Here's why your team should embark on a data minimization effort as soon as possible, or risk being made an example by privacy regulators.

More regulation is coming

Companies should be ready for more regulations, especially as states adopt new citizen-focused privacy regimes. Already, Nevada has updated its privacy law, and Virginia, Florida, New Hampshire, Washington, and Illinois have all proposed legislation that will strengthen consumer privacy rights. Massachusetts, New York, Hawaii, Maryland, and North Dakota have all passed legislation that mimics California's template to varying extents.

One major change is that personally identifiable information (PII) will be defined probabilistically by many states. A seminal paper published by Latanya Sweeney of Carnegie Mellon University in 2000 found that 87% of US citizens could be identified by three pieces of common information: gender, ZIP code, and date of birth. Companies with customers in states adopting probabilistic definitions of PII should take more significant steps to analyze any retained data.

Only keep what you need

Companies can no longer hold to the tenet that exercising an abundance of caution means keeping data because you never know when a particular type of data might become a business advantage.

Now an abundance of caution means deleting anything that is not immediately useful. Even if a particular piece of data is not considered PII by itself, a few different data elements could create a probabilistic danger for companies. For that reason, companies should classify data by its importance to the business and only retain data that is significant. Historically, data retention has been a cost and complexity issue, but in the modern business world, it is a cost, complexity, and risk issue.

To begin the data minimization process, companies should first classify data retained on devices and servers. Categorizing data into broad classes—such as intellectual property, financial data, sensitive personal data, and health-related information—can help determine what is necessary for the business and what can be deleted over time. Seeking out data that has been retained for long periods and then questioning its existence can help companies focus their efforts.

Regulations require some industries to preserve data far past its direct value to the company. Such data must be protected along with that required for the business, and a variety of methods exist to achieve this. At a minimum, companies should encrypt the data at rest to limit information leakage in a breach. However, format-preserving data protection techniques such as tokenization and Format-Preserving Encryption can provide deeper protection.

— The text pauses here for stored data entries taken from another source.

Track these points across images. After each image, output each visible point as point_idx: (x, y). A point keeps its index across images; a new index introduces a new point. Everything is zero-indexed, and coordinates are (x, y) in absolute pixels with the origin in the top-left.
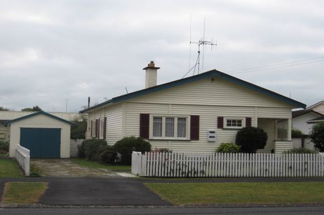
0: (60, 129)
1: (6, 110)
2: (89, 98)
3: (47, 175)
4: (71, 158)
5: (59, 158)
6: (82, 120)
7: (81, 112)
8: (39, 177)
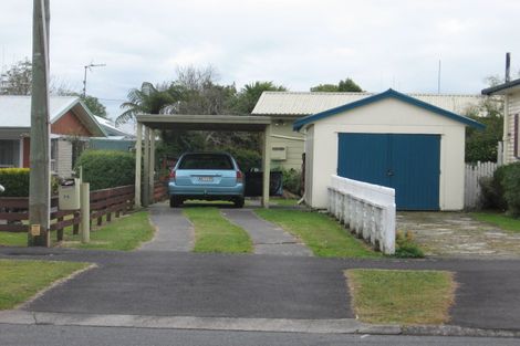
0: (438, 137)
1: (281, 89)
2: (508, 56)
3: (434, 251)
4: (467, 210)
5: (437, 210)
6: (485, 114)
7: (488, 93)
8: (421, 257)
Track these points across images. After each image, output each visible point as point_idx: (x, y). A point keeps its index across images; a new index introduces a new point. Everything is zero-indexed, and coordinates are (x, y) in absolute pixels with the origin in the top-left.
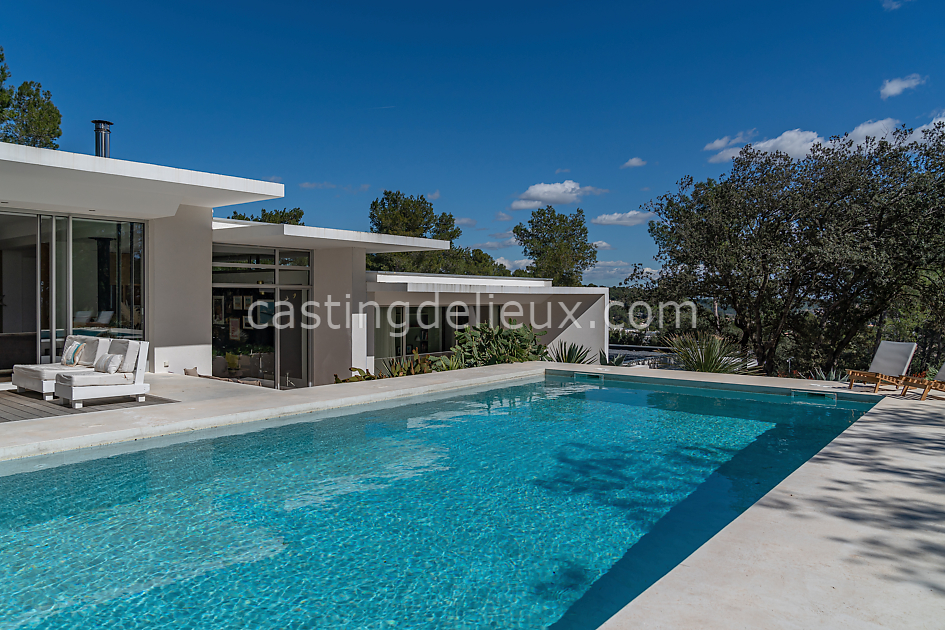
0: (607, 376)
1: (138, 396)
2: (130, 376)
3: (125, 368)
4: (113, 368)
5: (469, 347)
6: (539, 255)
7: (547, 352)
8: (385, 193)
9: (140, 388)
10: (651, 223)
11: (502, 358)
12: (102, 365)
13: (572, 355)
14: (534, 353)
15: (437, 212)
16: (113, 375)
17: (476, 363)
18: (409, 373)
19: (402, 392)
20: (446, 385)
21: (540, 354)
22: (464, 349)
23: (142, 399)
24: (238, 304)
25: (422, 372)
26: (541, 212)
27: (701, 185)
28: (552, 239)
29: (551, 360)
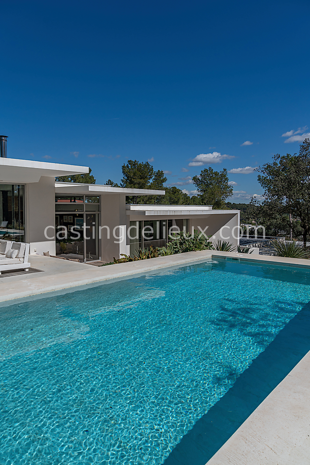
0: (241, 259)
1: (25, 268)
2: (22, 259)
3: (19, 256)
4: (14, 256)
5: (175, 243)
6: (204, 191)
7: (212, 245)
8: (129, 161)
9: (26, 265)
10: (259, 176)
11: (191, 249)
12: (9, 254)
13: (224, 247)
14: (206, 246)
15: (155, 170)
16: (14, 259)
17: (178, 251)
18: (148, 258)
19: (147, 269)
20: (166, 265)
21: (209, 246)
22: (173, 244)
23: (27, 270)
24: (66, 220)
25: (154, 257)
26: (206, 171)
27: (283, 157)
28: (211, 184)
29: (214, 249)
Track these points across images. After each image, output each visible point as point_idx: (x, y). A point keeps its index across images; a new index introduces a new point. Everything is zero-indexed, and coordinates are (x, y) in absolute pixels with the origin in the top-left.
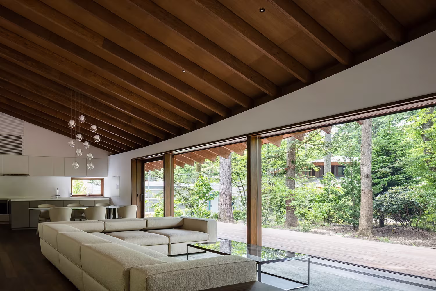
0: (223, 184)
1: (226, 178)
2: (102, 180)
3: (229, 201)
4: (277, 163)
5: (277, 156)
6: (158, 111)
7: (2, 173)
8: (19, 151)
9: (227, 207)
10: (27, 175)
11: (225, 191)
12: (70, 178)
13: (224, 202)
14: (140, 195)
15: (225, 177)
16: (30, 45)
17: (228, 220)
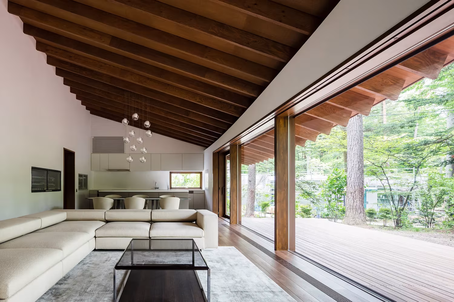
0: (350, 176)
1: (355, 170)
2: (201, 173)
3: (359, 196)
4: (441, 149)
5: (440, 140)
6: (200, 100)
7: (107, 168)
8: (121, 150)
9: (355, 204)
10: (128, 170)
11: (353, 185)
12: (168, 172)
13: (352, 198)
14: (222, 188)
15: (353, 169)
16: (74, 57)
17: (357, 219)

These technologies replace data with values of the same type and length, allowing analytics and other operations to be performed on the data in its protected form—that is, the protection is preserved while the data is being processed, rather than the data being automatically decrypted before every use. Minimizing instances of unprotected data in the processing flow increases protection and minimizes risk. Similarly, emerging technologies such as homomorphic and privacy-preserving encryption can also allow the original data to remain protected during processing.

Focus on the core of your business

Most of all, data retention should be defined by whether the existence of the information helps the core business or poses an existential risk to the company.

Clothing retailer H&M forgot to protect its business. In 2019, a breach of the company revealed that it had collected sensitive data on its employees, stemming from a practice where managers logged any details about employees that came up during conversations, including information on health, religious faith, and family issues. After the revelations surfaced, German privacy authorities fined the company $41 million.

Companies also have to understand data retention regulations across all jurisdictions in which they do business. Many US companies have European customers, which makes them subject to GDPR in addition to US laws.

Once, businesses ran few risks in keeping data around for long periods of time. Now, however, the mere existence of data can pose a regulatory risk. It is time for companies to stop putting off the chore of reviewing data and put infrastructure in place to minimize the risk. At a minimum, companies should classify their data assets, delete unnecessary data that would pose a financial or reputational risk in a breach, and use encryption and tokenization to protect the information at rest and during use.

Moderation is the new watchword for data, and wise companies will heed it.